Efficient and Accurate Approximations of Nonlinear Convolutional Networks
Xiangyu Zhang, Jianhua Zou, Xiang Ming, Kaiming He, Jian Sun
TL;DR
The paper tackles the practical problem of accelerating test-time CNN inference by explicitly accounting for nonlinear activations in the approximation process. It introduces a nonlinear-aware, low-rank framework that decomposes and approximates layer responses, uses an asymmetric reconstruction strategy across layers to limit error accumulation, and applies a rank-selection scheme to optimize per-layer complexity under a target speedup.

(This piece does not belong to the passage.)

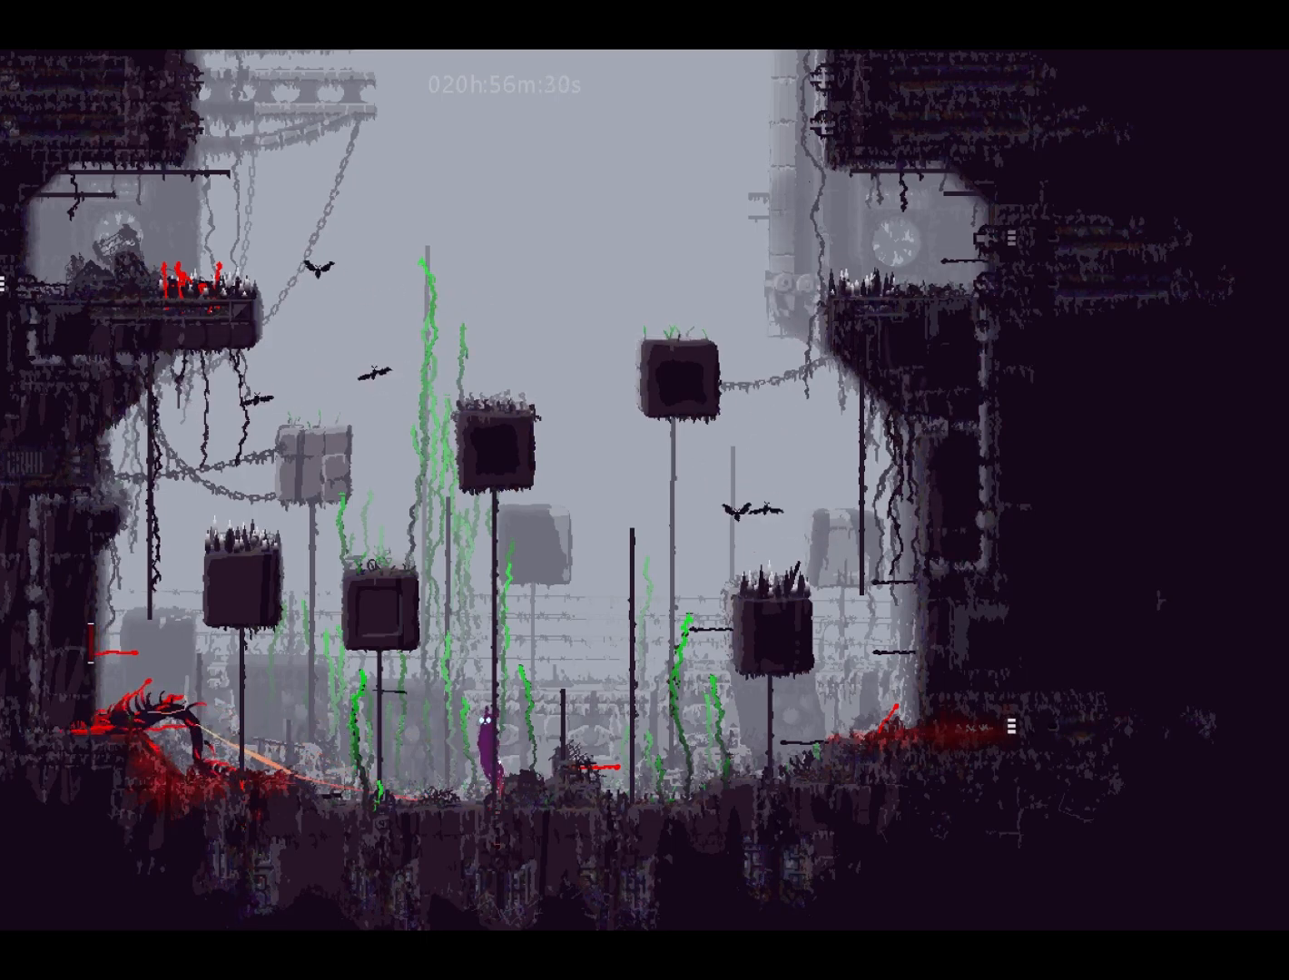
{"keys": ["grab"], "events": []}
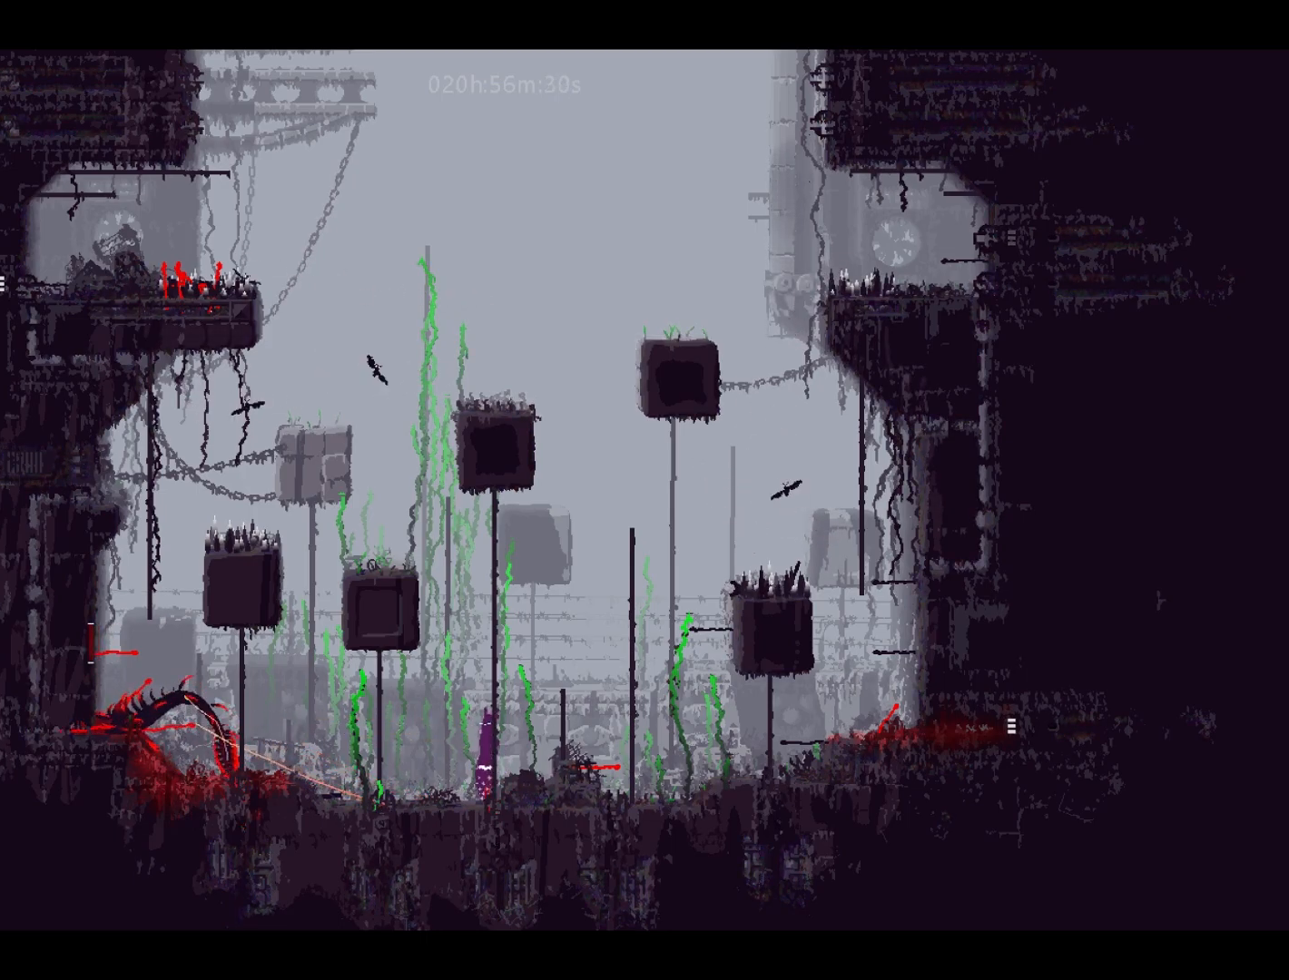
{"keys": ["grab"], "events": []}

Key contributions include a GSVD/PCA-based solution for the nonlinear case, demonstrated whole-model speedups of about 4x on ImageNet with only modest top-5 degradation (≈0.9%), and favorable comparisons to prior spatial-decomposition methods and to AlexNet in both speed and accuracy. The approach offers a practical path to deploying high-accuracy CNNs in resource-constrained environments, with potential as a regularizer for filters and applicability to other nonlinearities.
Abstract
This paper aims to accelerate the test-time computation of deep convolutional neural networks (CNNs). Unlike existing methods that are designed for approximating linear filters or linear responses, our method takes the nonlinear units into account. We minimize the reconstruction error of the nonlinear responses, subject to a low-rank constraint which helps to reduce the complexity of filters. We develop an effective solution to this constrained nonlinear optimization problem. An algorithm is also presented for reducing the accumulated error when multiple layers are approximated. A whole-model speedup ratio of 4x is demonstrated on a large network trained for ImageNet, while the top-5 error rate is only increased by 0.9%. Our accelerated model has a comparably fast speed as the "AlexNet", but is 4.7% more accurate.